Изменить размер шрифта - +

– Да, – уныло качает головой рыжий, – от объективных обстоятельств… Но для нас существенно выяснить вопрос «умысла», – говорит он «умудрённо», – вы понимаете, что значит умысел?

– Кое-какие представления об этом юридическом понятии я имею. А вот 25 лет тому назад здесь тоже всё предполагали да подозревали и ничего не нашли, не доказали, а 10 лет ИТЛ дали…

– Это были другие времена, – говорит рыжий.

Я криво улыбаюсь. Не получается разговор. Жду, что будет дальше.

– А что вы можете сказать про эту поездку на Юг 6-го августа 71-го года? – задаёт первый раз вопрос чёрные очки. Мгновенно в мозгу отщёлкивает: «кажется, промахнулись, ведь не 6-го, а 7-го отъехали, если не ошибаюсь», – и я без всякой заминки отвечаю:

– Ничего из этой поездки не получилось.

– Как не получилось?

– Да так, она не состоялась, и я просто отвёз Солженицына на вокзал.

– Как на вокзал!? – оторопел и весь на меня через стол наваливается чёрные очки. – Ну, знаете…

Я думал, спросят какой вокзал, да нет, не спросили.

– Ну что же, разговор у нас не получился, – говорит чёрные очки со злобой. И с угрозой!

– Да, не получился, – вторит ему рыжий и, не вставая со своего стула за столом, величественно протягивает руку к двери. Я понимаю, что «аудиенция окончена», встаю и направляюсь к вешалке, где висит моя шуба.

– А вы всё-таки подумайте как следует и позвоните нам.

– Нет, звонить я не буду, посылайте повестку.

– Значит, повестку? Окончательно?

– Да, повестку. Окончательно.

– И не вздумайте что-либо уничтожать у себя.

– Мне нечего уничтожать.

– Уже всё успели распихать? – срывается. – Как хорошо!

Не отвечаю. Одеваюсь.

– И не рекомендую говорить о сегодняшней встрече со Столяровой, несмотря на ваши близкие отношения. Мы её сами вызовем.

Не отвечаю, конечно, но моё лицо ничего, кроме омерзения, от этого шантажа выражать не может.

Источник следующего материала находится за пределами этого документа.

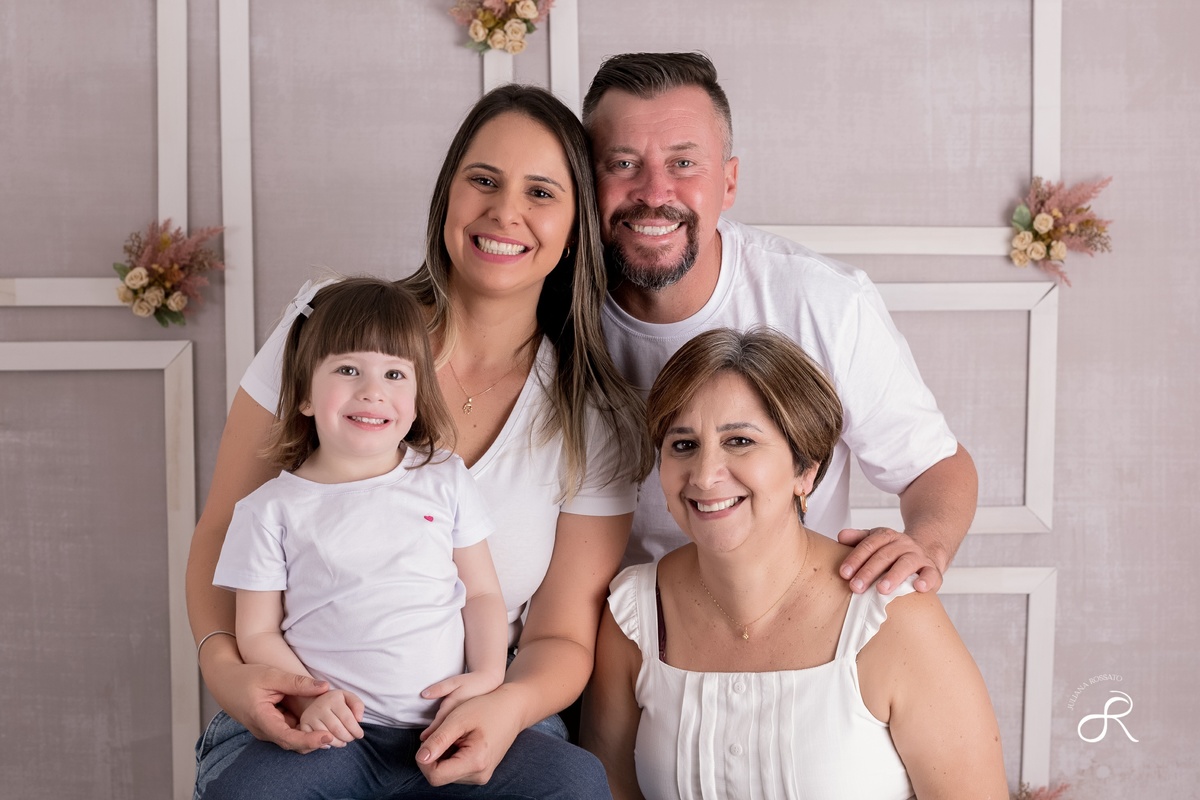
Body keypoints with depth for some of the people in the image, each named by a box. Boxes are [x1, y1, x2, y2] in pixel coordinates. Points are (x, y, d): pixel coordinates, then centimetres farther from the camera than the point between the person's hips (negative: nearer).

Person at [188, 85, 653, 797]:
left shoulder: (598, 422, -2)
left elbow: (563, 637, 1)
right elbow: (223, 531, 2)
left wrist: (508, 707, -22)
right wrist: (224, 663, -17)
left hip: (471, 735, 1)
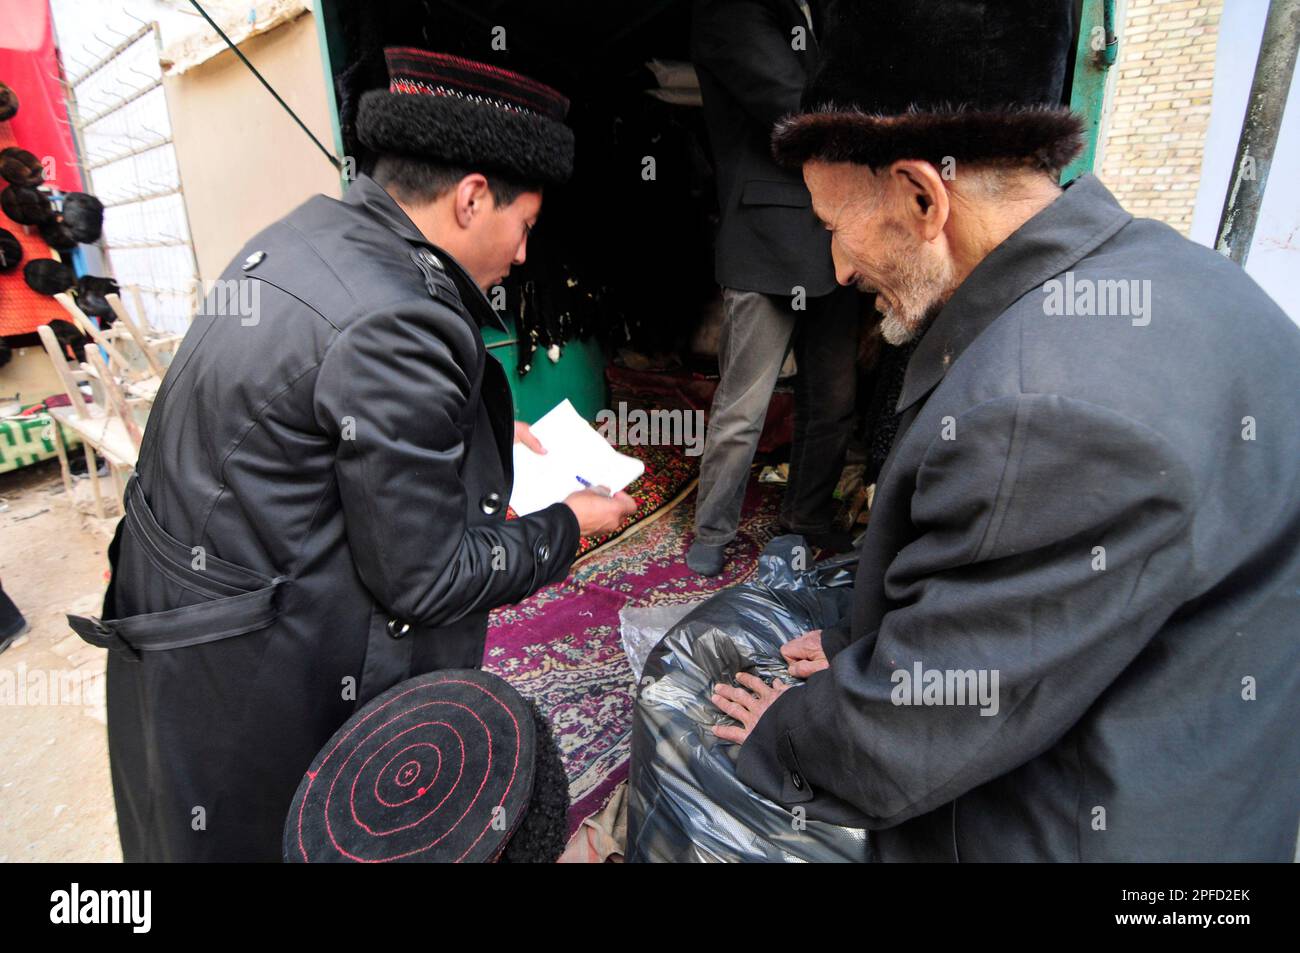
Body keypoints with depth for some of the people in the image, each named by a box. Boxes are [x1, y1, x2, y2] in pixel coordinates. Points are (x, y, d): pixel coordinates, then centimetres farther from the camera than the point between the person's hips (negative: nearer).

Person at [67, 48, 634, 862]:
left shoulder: (312, 234, 0)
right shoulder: (394, 326, -29)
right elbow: (423, 581, -22)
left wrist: (484, 430, 9)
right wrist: (568, 526, -8)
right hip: (252, 679, -9)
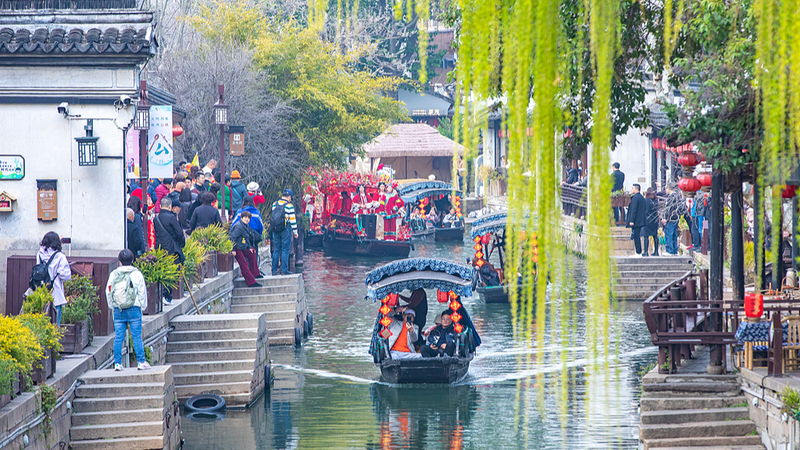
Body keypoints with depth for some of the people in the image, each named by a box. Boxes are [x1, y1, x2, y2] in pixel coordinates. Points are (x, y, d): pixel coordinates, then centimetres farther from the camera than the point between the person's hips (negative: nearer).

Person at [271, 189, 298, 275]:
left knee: (276, 250, 10)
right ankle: (284, 270, -4)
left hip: (275, 230, 5)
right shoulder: (289, 206, -8)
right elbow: (292, 220, -8)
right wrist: (295, 232, -1)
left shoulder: (274, 204, 9)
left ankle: (274, 270, 9)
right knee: (285, 250, -1)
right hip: (285, 229, -5)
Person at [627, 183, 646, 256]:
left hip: (636, 221, -10)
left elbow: (633, 210, -18)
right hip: (641, 221, 10)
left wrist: (631, 221, -18)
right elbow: (645, 209, 19)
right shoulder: (642, 197, 15)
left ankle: (638, 253, -7)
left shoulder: (635, 198, -14)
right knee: (638, 236, 14)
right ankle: (639, 252, 16)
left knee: (636, 236, -7)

– А Чуковской можете рассказать…

Это ещё что за фокусы? А, наплевать!

Поворачиваюсь и собираюсь выходить. Из-за спины мне открывает дверь чёрные очки и даёт знак вертухаю у второй двери меня выпустить. Тот отворяет дверь, я выхожу из коридорчика, не оборачиваясь прохожу приёмную и выхожу на улицу. Спиной какое-то время чувствую взор чёрных очков.

На улице тот же день. Всё продолжалось часа полтора. Выхожу к «большому дому», потом на площадь, посреди которой стоит памятник. Вот здесь-то как раз накануне Святой Троицы я и передал «Архипелаг»! А вы – и не знаете!

Эх, хорошо же жить на белом свете! Из «Детского мира» звоню домой, потом иду выпить кофе на Сретенку… Ещё через день-два долго гуляю с Люшей по заснеженным дворам и задворкам в районе Миусских и Ямских улиц.

Хороший был день, удачный день! До сих пор я им доволен (и собой немного!).

Дважды пытался устным способом подробно передать в Вермонт о случившемся, но не получилось. С тех пор пока тихо. Вот, правда, ОВИР в 1977 отказал в поездке за границу. Но это мы переживём.

А. А. Угримов

 

[45]

Париж, 29 октября 1977

 

Дорогой А. И.!

 

…Ваши хорошие слова о моём возвращении ввергают меня в смущение – чуть неловко, словно люди тебя переоценивают, а ты помалкиваешь… А ведь всё получилось благодаря Вам, представьте себе.